By the time I got to the three drawers of blues I was running out of floor space. Stumped. What do I do now? My creative vision needed room to grow.
So I did what any normal person would do; I went upstairs for breakfast. Sometime between the first and second cups of coffee, the inspiration hit.
Since my creation called out for space to flourish – and I’m listening to the voices — I realized I could simply rearrange what I had already placed on the floor so that it naturally flowed into the next room, the room where we have the longarm machine.
I hurried to the basement to finish my dream. I curled the fabric stream through the longarm room and into the back room. But then I ran out of fabric. Part way to the door to where the furnace and water heater are hidden I emptied the last of the IKEA drawers. What to do now?

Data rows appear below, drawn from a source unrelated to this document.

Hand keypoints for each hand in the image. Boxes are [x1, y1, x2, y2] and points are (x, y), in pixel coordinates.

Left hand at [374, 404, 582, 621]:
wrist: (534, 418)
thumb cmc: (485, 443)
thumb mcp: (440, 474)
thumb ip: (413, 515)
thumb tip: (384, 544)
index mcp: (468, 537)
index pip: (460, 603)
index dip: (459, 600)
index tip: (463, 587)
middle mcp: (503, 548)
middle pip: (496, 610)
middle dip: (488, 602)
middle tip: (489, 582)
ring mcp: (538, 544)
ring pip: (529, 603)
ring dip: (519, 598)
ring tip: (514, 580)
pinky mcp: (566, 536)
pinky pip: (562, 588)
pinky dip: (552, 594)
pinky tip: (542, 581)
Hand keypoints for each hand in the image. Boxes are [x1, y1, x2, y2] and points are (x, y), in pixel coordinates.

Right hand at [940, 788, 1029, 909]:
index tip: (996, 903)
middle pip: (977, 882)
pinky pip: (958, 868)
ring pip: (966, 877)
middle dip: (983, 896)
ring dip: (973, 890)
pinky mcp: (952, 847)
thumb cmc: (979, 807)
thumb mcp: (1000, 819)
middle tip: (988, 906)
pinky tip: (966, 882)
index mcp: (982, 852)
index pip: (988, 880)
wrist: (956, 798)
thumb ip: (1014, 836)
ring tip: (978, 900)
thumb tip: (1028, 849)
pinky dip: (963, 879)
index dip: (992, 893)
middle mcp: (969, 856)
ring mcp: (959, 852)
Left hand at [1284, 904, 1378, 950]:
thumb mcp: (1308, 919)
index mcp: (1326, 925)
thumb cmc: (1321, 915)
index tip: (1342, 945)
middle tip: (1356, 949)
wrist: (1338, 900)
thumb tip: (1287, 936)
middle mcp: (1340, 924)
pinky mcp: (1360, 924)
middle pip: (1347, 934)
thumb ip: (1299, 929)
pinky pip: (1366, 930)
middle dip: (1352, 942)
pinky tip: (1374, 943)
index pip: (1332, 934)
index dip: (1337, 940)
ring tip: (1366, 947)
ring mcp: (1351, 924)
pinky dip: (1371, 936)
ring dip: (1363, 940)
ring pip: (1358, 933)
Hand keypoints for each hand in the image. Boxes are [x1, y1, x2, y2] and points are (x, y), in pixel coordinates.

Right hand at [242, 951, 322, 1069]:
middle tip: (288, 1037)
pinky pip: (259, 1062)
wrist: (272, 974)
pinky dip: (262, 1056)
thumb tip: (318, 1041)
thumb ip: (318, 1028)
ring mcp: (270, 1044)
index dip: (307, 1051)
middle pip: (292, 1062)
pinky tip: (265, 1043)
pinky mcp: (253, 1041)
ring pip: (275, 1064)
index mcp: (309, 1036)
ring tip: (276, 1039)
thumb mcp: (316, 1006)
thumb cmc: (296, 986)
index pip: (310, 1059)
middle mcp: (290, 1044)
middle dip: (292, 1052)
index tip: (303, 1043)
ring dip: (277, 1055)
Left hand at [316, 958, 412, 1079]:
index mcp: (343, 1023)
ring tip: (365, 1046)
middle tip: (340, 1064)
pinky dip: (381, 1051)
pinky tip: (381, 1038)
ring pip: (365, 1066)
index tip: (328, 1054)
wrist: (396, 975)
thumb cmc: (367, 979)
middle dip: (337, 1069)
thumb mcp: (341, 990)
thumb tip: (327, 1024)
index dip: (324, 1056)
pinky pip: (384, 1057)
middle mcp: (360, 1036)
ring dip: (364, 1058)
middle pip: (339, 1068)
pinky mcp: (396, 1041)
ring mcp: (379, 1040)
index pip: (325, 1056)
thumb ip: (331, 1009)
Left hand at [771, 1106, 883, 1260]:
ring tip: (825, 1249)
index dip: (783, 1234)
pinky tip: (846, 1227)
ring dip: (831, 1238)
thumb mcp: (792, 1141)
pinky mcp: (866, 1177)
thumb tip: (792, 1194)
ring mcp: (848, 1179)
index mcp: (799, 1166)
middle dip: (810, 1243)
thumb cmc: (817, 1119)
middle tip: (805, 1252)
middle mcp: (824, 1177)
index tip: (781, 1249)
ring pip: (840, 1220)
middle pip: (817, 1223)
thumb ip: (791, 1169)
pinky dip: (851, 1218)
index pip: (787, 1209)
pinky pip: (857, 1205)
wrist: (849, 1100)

In a moment of pure inspiration, I remembered the totes where we keep the really long pieces of fabric. Oh, doggies, this is going to be even better than I first imagined it to be.
I had just pulled out the first of the totes when I heard footsteps. I stopped and waited for her arrival.
“Do you like it?” I asked when she came down the stairs. She stopped on the lowest step and peered around the corner to her right to where I had started. She looked to her left into the longarm room.
“Where does this end?” she asked.
“In the back room,” I said. “I was just going to get the fabric from the totes so I could …”
“NOT THE TOTES!”
I looked to see what had prompted the outburst. So out of character. She looked like she was praying, eyes closed, all of the cares of the world pressed into wrinkles on her forehead.
“Please,” she said, “for the love of all that is good, please …” She didn’t finish the sentence.
“Please what?” I asked.
She opened her eyes. “What’s gotten into you?” she demanded. “Where do you get these ideas? How long have you been at this?”
Finally, a question for which I had a ready answer. “I looked at the clock at 5:27, and whamo, the idea was there. Just like that. Fully formed. Do you like it?”
She took a deep breath. “Starting tomorrow morning,” she said, “we’re going to play Mother May I before breakfast. It will start when you wake up. If I’m still asleep, you have to stay quiet until I wake up on my own. Your first words of the day will be ‘Mother may I get out of bed?’ Do you understand?”
“I’d like to have someone to talk with in the morning,” I said. “Thank you for suggesting that we have a conversation.”
“There’s another thing,” she replied. “I determine when morning begins. We’ll be on my clock, not yours. Got it? No more of these 5:27 shenanigans.”
I nodded.
She looked again around the corner to her right, then to her left. “You know,” she said, a smile just about to form, “it almost looks like a prayer labyrinth, a rainbow prayer labyrinth.”
“I can see that,” I said. “That was my dream … the one I had at 5:27 … a grand vision of a colorful place to pray … to pray for peace on earth.”
“Good,” she replied, “I’m glad you see what I see. Here’s what we’re going to do. I’m going to go back upstairs for a cup of coffee. You’re going to stay in the cellar and walk the labyrinth two times. The first time, as you walk, pray for your soul. It may be too late, but let’s give it one more try. And since this is for world peace, while you’re at it, hum a little of that song about let there be peace on earth, especially the part ‘let it begin with me.’
“The second time, as you walk I want you to visualize being in an idyllic garden. Hummingbirds and butterflies flutter about. Songbirds serenade you. As you walk the paths, you look down to see precious jewels … lots of jewels … in many different colors. I want you to see how many jewels you can pick up. Then put all the jewels in a drawer by color.”
She looked at me like she wanted a response. That’s when I got it. I smiled. I knew what she wanted.
“Mother, may I?”
She smiled and said, “That’ll be super cool.”
I have 10 days to complete 12 quilts … or else.